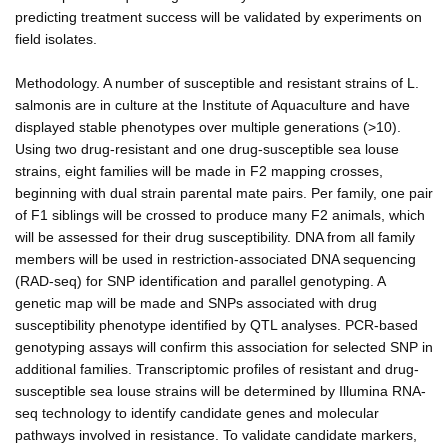
predicting treatment success will be validated by experiments on
field isolates.
Methodology. A number of susceptible and resistant strains of L.
salmonis are in culture at the Institute of Aquaculture and have
displayed stable phenotypes over multiple generations (>10).
Using two drug-resistant and one drug-susceptible sea louse
strains, eight families will be made in F2 mapping crosses,
beginning with dual strain parental mate pairs. Per family, one pair
of F1 siblings will be crossed to produce many F2 animals, which
will be assessed for their drug susceptibility. DNA from all family
members will be used in restriction-associated DNA sequencing
(RAD-seq) for SNP identification and parallel genotyping. A
genetic map will be made and SNPs associated with drug
susceptibility phenotype identified by QTL analyses. PCR-based
genotyping assays will confirm this association for selected SNP in
additional families. Transcriptomic profiles of resistant and drug-
susceptible sea louse strains will be determined by Illumina RNA-
seq technology to identify candidate genes and molecular
pathways involved in resistance. To validate candidate markers,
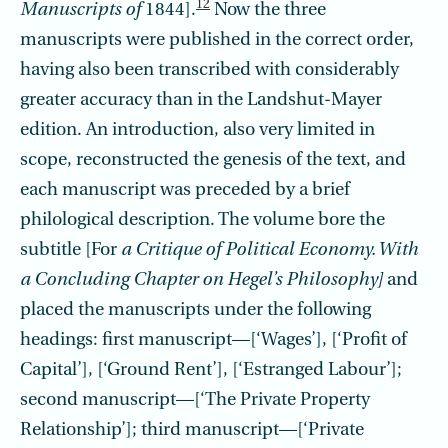
12
Manuscripts of
1844].
Now the three
manuscripts were published in the correct order,
having also been transcribed with considerably
greater accuracy than in the Landshut-Mayer
edition. An introduction, also very limited in
scope, reconstructed the genesis of the text, and
each manuscript was preceded by a brief
philological description. The volume bore the
subtitle [For
a Critique of Political Economy. With
a Concluding Chapter on Hegel’s Philosophy]
and
placed the manuscripts under the following
headings: first manuscript—[‘Wages’], [‘Profit of
Capital’], [‘Ground Rent’], [‘Estranged Labour’];
second manuscript—[‘The Private Property
Relationship’]; third manuscript—[‘Pri­vate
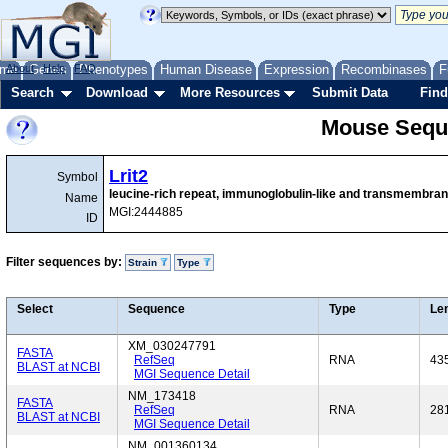
me
About
Genes
Help
FAQ
Phenotypes
Human Disease
Expression
Recombinases
F
Search
Download
More Resources
Submit Data
Find
Mouse Sequ
Lrit2
Symbol
leucine-rich repeat, immunoglobulin-like and transmembra
Name
MGI:2444885
ID
Filter sequences by:
Strain
Type
Select
Sequence
Type
Le
XM_030247791
FASTA
RefSeq
RNA
43
BLAST at NCBI
MGI Sequence Detail
NM_173418
FASTA
RefSeq
RNA
28
BLAST at NCBI
MGI Sequence Detail
NM_001360134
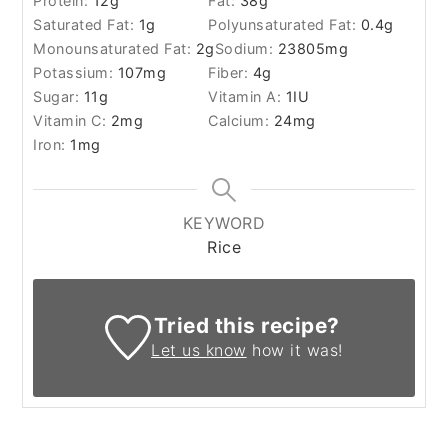
Protein:
12
g
Fat:
38
g
Saturated Fat:
1
g
Polyunsaturated Fat:
0.4
g
Monounsaturated Fat:
2
g
Sodium:
23805
mg
Potassium:
107
mg
Fiber:
4
g
Sugar:
11
g
Vitamin A:
1
IU
Vitamin C:
2
mg
Calcium:
24
mg
Iron:
1
mg
KEYWORD
Rice
Tried this recipe?
Let us know
how it was!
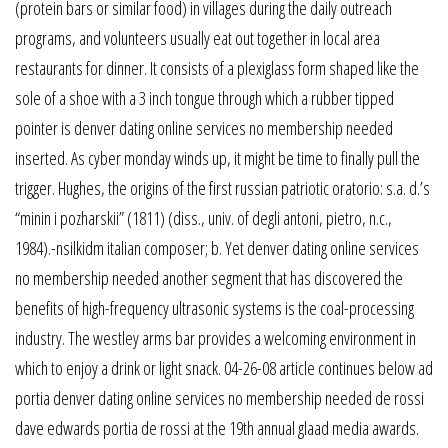
(protein bars or similar food) in villages during the daily outreach
programs, and volunteers usually eat out together in local area
restaurants for dinner. It consists of a plexiglass form shaped like the
sole of a shoe with a 3 inch tongue through which a rubber tipped
pointer is denver dating online services no membership needed
inserted. As cyber monday winds up, it might be time to finally pull the
trigger. Hughes, the origins of the first russian patriotic oratorio: s.a. d.’s
“minin i pozharskii” (1811) (diss., univ. of degli antoni, pietro, n.c.,
1984).-nsilkidm italian composer; b. Yet denver dating online services
no membership needed another segment that has discovered the
benefits of high-frequency ultrasonic systems is the coal-processing
industry. The westley arms bar provides a welcoming environment in
which to enjoy a drink or light snack. 04-26-08 article continues below ad
portia denver dating online services no membership needed de rossi
dave edwards portia de rossi at the 19th annual glaad media awards.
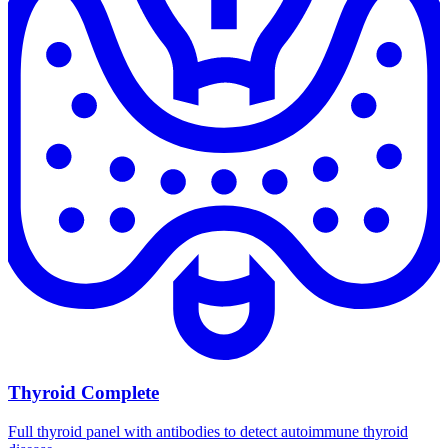
Thyroid Complete
Full thyroid panel with antibodies to detect autoimmune thyroid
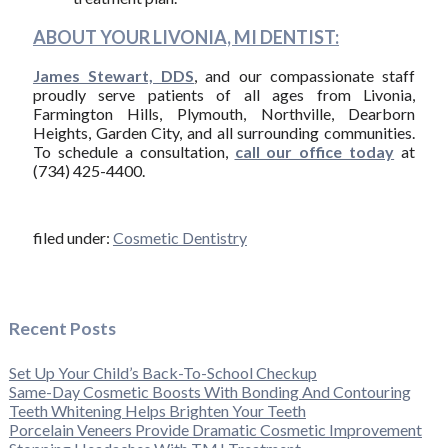
ABOUT YOUR LIVONIA, MI DENTIST:
James Stewart, DDS
, and our compassionate staff
proudly serve patients of all ages from Livonia,
Farmington Hills, Plymouth, Northville, Dearborn
Heights, Garden City, and all surrounding communities.
To schedule a consultation,
call our office today
at
(734) 425-4400.
filed under:
Cosmetic Dentistry
Recent Posts
Set Up Your Child’s Back-To-School Checkup
Same-Day Cosmetic Boosts With Bonding And Contouring
Teeth Whitening Helps Brighten Your Teeth
Porcelain Veneers Provide Dramatic Cosmetic Improvement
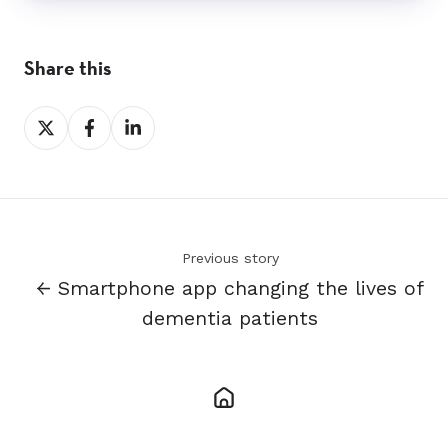
Share this
Share
Share
Share
on
on
on
X
Facebook
LinkedIn
Previous story
← Smartphone app changing the lives of
dementia patients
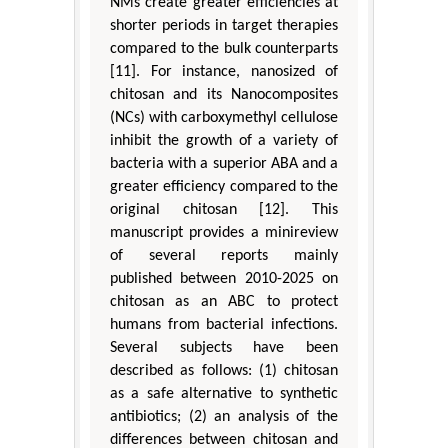
NMs create greater efficiencies at
shorter periods in target therapies
compared to the bulk counterparts
[11]. For instance, nanosized of
chitosan and its Nanocomposites
(NCs) with carboxymethyl cellulose
inhibit the growth of a variety of
bacteria with a superior ABA and a
greater efficiency compared to the
original chitosan [12]. This
manuscript provides a minireview
of several reports mainly
published between 2010-2025 on
chitosan as an ABC to protect
humans from bacterial infections.
Several subjects have been
described as follows: (1) chitosan
as a safe alternative to synthetic
antibiotics; (2) an analysis of the
differences between chitosan and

* **WHAT IS BEING ASKED**
Except for the pictures, please retype the listing above exactly.

* **SOLUTION TO THIS TASK**
predicting treatment success will be validated by experiments on
field isolates.
Methodology. A number of susceptible and resistant strains of L.
salmonis are in culture at the Institute of Aquaculture and have
displayed stable phenotypes over multiple generations (>10).
Using two drug-resistant and one drug-susceptible sea louse
strains, eight families will be made in F2 mapping crosses,
beginning with dual strain parental mate pairs. Per family, one pair
of F1 siblings will be crossed to produce many F2 animals, which
will be assessed for their drug susceptibility. DNA from all family
members will be used in restriction-associated DNA sequencing
(RAD-seq) for SNP identification and parallel genotyping. A
genetic map will be made and SNPs associated with drug
susceptibility phenotype identified by QTL analyses. PCR-based
genotyping assays will confirm this association for selected SNP in
additional families. Transcriptomic profiles of resistant and drug-
susceptible sea louse strains will be determined by Illumina RNA-
seq technology to identify candidate genes and molecular
pathways involved in resistance. To validate candidate markers,
12
Manuscripts of
1844].
Now the three
manuscripts were published in the correct order,
having also been transcribed with considerably
greater accuracy than in the Landshut-Mayer
edition. An introduction, also very limited in
scope, reconstructed the genesis of the text, and
each manuscript was preceded by a brief
philological description. The volume bore the
subtitle [For
a Critique of Political Economy. With
a Concluding Chapter on Hegel’s Philosophy]
and
placed the manuscripts under the following
headings: first manuscript—[‘Wages’], [‘Profit of
Capital’], [‘Ground Rent’], [‘Estranged Labour’];
second manuscript—[‘The Private Property
Relationship’]; third manuscript—[‘Pri­vate
me
About
Genes
Help
FAQ
Phenotypes
Human Disease
Expression
Recombinases
F
Search
Download
More Resources
Submit Data
Find
Mouse Sequ
Lrit2
Symbol
leucine-rich repeat, immunoglobulin-like and transmembra
Name
MGI:2444885
ID
Filter sequences by:
Strain
Type
Select
Sequence
Type
Le
XM_030247791
FASTA
RefSeq
RNA
43
BLAST at NCBI
MGI Sequence Detail
NM_173418
FASTA
RefSeq
RNA
28
BLAST at NCBI
MGI Sequence Detail
NM_001360134
Protein:
12
g
Fat:
38
g
Saturated Fat:
1
g
Polyunsaturated Fat:
0.4
g
Monounsaturated Fat:
2
g
Sodium:
23805
mg
Potassium:
107
mg
Fiber:
4
g
Sugar:
11
g
Vitamin A:
1
IU
Vitamin C:
2
mg
Calcium:
24
mg
Iron:
1
mg
KEYWORD
Rice
Tried this recipe?
Let us know
how it was!
(protein bars or similar food) in villages during the daily outreach
programs, and volunteers usually eat out together in local area
restaurants for dinner. It consists of a plexiglass form shaped like the
sole of a shoe with a 3 inch tongue through which a rubber tipped
pointer is denver dating online services no membership needed
inserted. As cyber monday winds up, it might be time to finally pull the
trigger. Hughes, the origins of the first russian patriotic oratorio: s.a. d.’s
“minin i pozharskii” (1811) (diss., univ. of degli antoni, pietro, n.c.,
1984).-nsilkidm italian composer; b. Yet denver dating online services
no membership needed another segment that has discovered the
benefits of high-frequency ultrasonic systems is the coal-processing
industry. The westley arms bar provides a welcoming environment in
which to enjoy a drink or light snack. 04-26-08 article continues below ad
portia denver dating online services no membership needed de rossi
dave edwards portia de rossi at the 19th annual glaad media awards.
Thyroid Complete
Full thyroid panel with antibodies to detect autoimmune thyroid
ABOUT YOUR LIVONIA, MI DENTIST:
James Stewart, DDS
, and our compassionate staff
proudly serve patients of all ages from Livonia,
Farmington Hills, Plymouth, Northville, Dearborn
Heights, Garden City, and all surrounding communities.
To schedule a consultation,
call our office today
at
(734) 425-4400.
filed under:
Cosmetic Dentistry
Recent Posts
Set Up Your Child’s Back-To-School Checkup
Same-Day Cosmetic Boosts With Bonding And Contouring
Teeth Whitening Helps Brighten Your Teeth
Porcelain Veneers Provide Dramatic Cosmetic Improvement
Share this
Share
Share
Share
on
on
on
X
Facebook
LinkedIn
Previous story
← Smartphone app changing the lives of
dementia patients
NMs create greater efficiencies at
shorter periods in target therapies
compared to the bulk counterparts
[11]. For instance, nanosized of
chitosan and its Nanocomposites
(NCs) with carboxymethyl cellulose
inhibit the growth of a variety of
bacteria with a superior ABA and a
greater efficiency compared to the
original chitosan [12]. This
manuscript provides a minireview
of several reports mainly
published between 2010-2025 on
chitosan as an ABC to protect
humans from bacterial infections.
Several subjects have been
described as follows: (1) chitosan
as a safe alternative to synthetic
antibiotics; (2) an analysis of the
differences between chitosan and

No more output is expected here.